The present case involved competing clauses agreed in two separate contracts, spaced one year apart. The court acknowledged that it would be possible to show that the second contract superseded the first, such that the parties intended it to displace the original for all purposes. In that case, bar some clear wording, it seems likely that the second contract's jurisdictional clause would take precedence over the first.(9)
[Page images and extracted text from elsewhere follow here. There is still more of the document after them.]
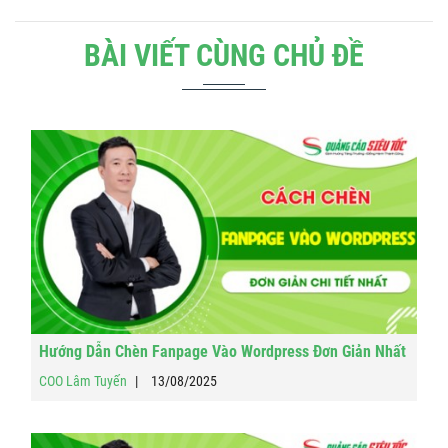
BÀI VIẾT CÙNG CHỦ ĐỀ
Hướng Dẫn Chèn Fanpage Vào Wordpress Đơn Giản Nhất
COO Lâm Tuyến
13/08/2025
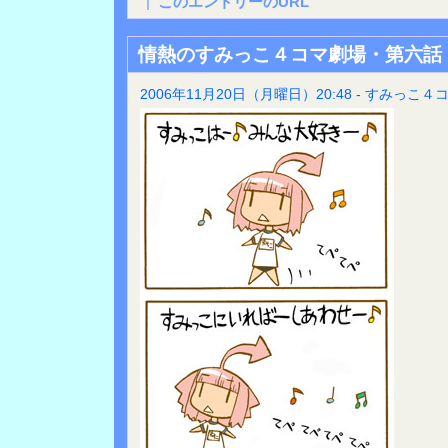
|
このエントリーのURL
情熱のすみっこ４コマ劇場・第六話
2006年11月20日（月曜日）20:48 - すみっこ４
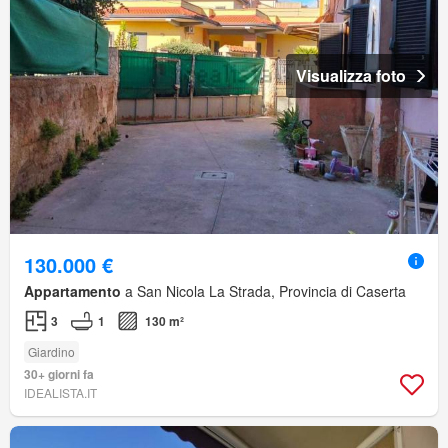
Visualizza foto
130.000 €
Appartamento
a San Nicola La Strada, Provincia di Caserta
3
1
130 m²
Giardino
30+ giorni fa
IDEALISTA.IT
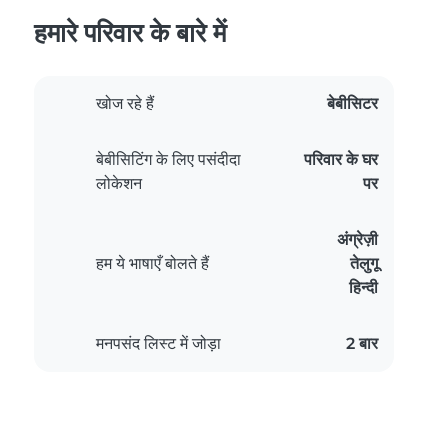
हमारे परिवार के बारे में
खोज रहे हैं
बेबीसिटर
बेबीसिटिंग के लिए पसंदीदा
परिवार के घर
लोकेशन
पर
अंग्रेज़ी
हम ये भाषाएँ बोलते हैं
तेलुगू
हिन्दी
मनपसंद लिस्ट में जोड़ा
2 बार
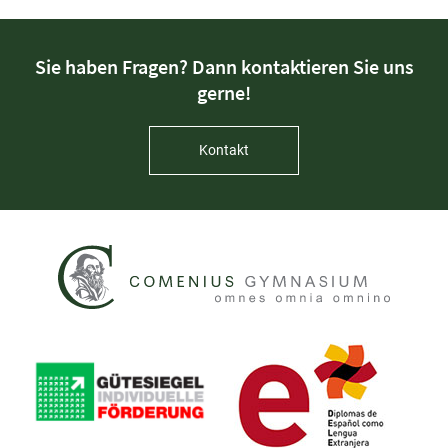
Sie haben Fragen? Dann kontaktieren Sie uns
gerne!
Kontakt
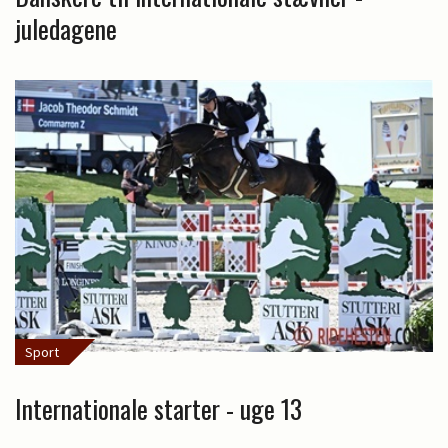
juledagene
Sport
Internationale starter - uge 13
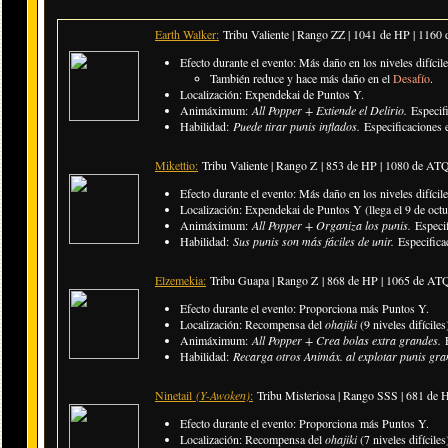
Earth Walker:
Tribu Valiente | Rango ZZ | 1041 de HP | 1160
Efecto durante el evento: Más daño en los niveles difícil
También reduce y hace más daño en el
Desafío
.
Localización: Expendekai de Puntos Y.
Animáximum:
All Popper + Extiende el Delirio.
Especif
Habilidad:
Puede tirar punis inflados.
Especificaciones
Mikettio:
Tribu Valiente | Rango Z | 853 de HP | 1080 de AT
Efecto durante el evento:
Más daño en los niveles difícil
Localización: Expendekai de Puntos Y (llega el 9 de oct
Animáximum:
All Popper + Organiza los punis.
Especi
Habilidad:
Sus punis son más fáciles de unir.
Especifica
Elzemekia:
Tribu Guapa | Rango Z | 868 de HP | 1065 de AT
Efecto durante el evento: Proporciona más Puntos Y.
Localización: Recompensa del
ohajiki
(9 niveles difíciles
Animáximum:
All Popper + Crea bolas extra grandes.
Habilidad:
Recarga otros Animáx. al explotar punis gra
Ninetail
(Y-Awoken)
:
Tribu Misteriosa | Rango SSS | 681 de
Efecto durante el evento: Proporciona más Puntos Y.
Localización: Recompensa del
ohajiki
(7 niveles difíciles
However, the parties clearly contemplated that both agreements would subsist together and for different purposes, albeit that the escrow agreement had been entered into one year following the SPA and was not anticipated at the time of the SPA. Therefore, the court considered that the approach identified in Trattamento remains a helpful guide and, applying this, it held that Albion's claim did not fall within the arbitration agreement. Thus, the application for a stay under Section 9 by EIGL failed because of the following reasons:

  • There is nothing particularly surprising in parties stipulating different dispute resolution provisions in principal and security agreements, given the different purposes of these agreements. It was more likely that the arbitration agreement in question was intended to address the security and other ancillary obligations created by that agreement, rather than to displace (at least so far as the outstanding payment was concerned) the choice of jurisdiction under the SPA.
  • The drafting of the arbitration agreement(10) suggested that it was for obligations created by the escrow agreement ("this letter") rather than disputes as to the interpretation or performance of the SPA. Moreover, payment into the escrow agreement was "without prejudice to… any other rights which Albion… may have under the SPA".
  • The escrow agreement concerned only three of the six parties to the SPA. The parties (as sensible businesspeople) had likely intended the arbitration agreement to have a localised effect to avoid the position where claims between some of the parties to the SPA were subject to High Court jurisdiction and other related claims under the SPA were subject to arbitration.

Comment

This decision highlights that care must, as ever, be taken in the drafting of jurisdictional clauses. In particular, parties must bear in mind that the court will not adopt a blanket approach to jurisdiction but will, where appropriate, carve out disputes arising out of separate agreements into their respective jurisdictions. The court will look behind the intention of a later agreement and will determine whether the dispute is truly in relation to the second or the first, applying the appropriate jurisdiction, bearing in mind the guide in Trattamento. This is of particular importance where a party believes that a later arbitration agreement will supersede a prior agreement such that a dispute would be confidential: the present decision shows that this is not necessarily the case.

Endnotes

(1) BNP Paribas v Trattamento Rifiuti Metropolitani SpA ([2019] EWCA Civ 768).

(2) Section 9 allows a party to apply to stay proceedings in favour of arbitration and the court must grant the stay unless "satisfied that the arbitration agreement is null and void, inoperative, or incapable of being performed".

(3) Trust Risk Group at [48]; Dicey, Morris and Collins at § 12-110.

(4) Trust Risk Group at [48]; Sebastian Holdings at [39] and [50].

(5) UBS v Nordbank [2009] at [83]; Trust Risk Group at [47]; Sebastian Holdings at [40].

(6) UBS v Nordbank at [84] and [95]; Sebastian Holdings at [40]; Savona at [1].

(7) Monde Petroleum at [35] and [36]; Savona at [1].

(8) Savona at [4] and [31].

(9) However, contrast this with the position in Satyam Computer Services Ltd v Upaid ([2008] EWCA Civ 487), in which the court held that claims under an underlying agreement that was preserved by a later settlement agreement did not "relate" to the settlement agreement and must therefore be subject to the underlying agreement's jurisdictional clause.

(10) In particular, its reference to "any dispute or difference… arising out of or in connection with this letter (including any question regarding its existence, validity, interpretation, performance or termination)".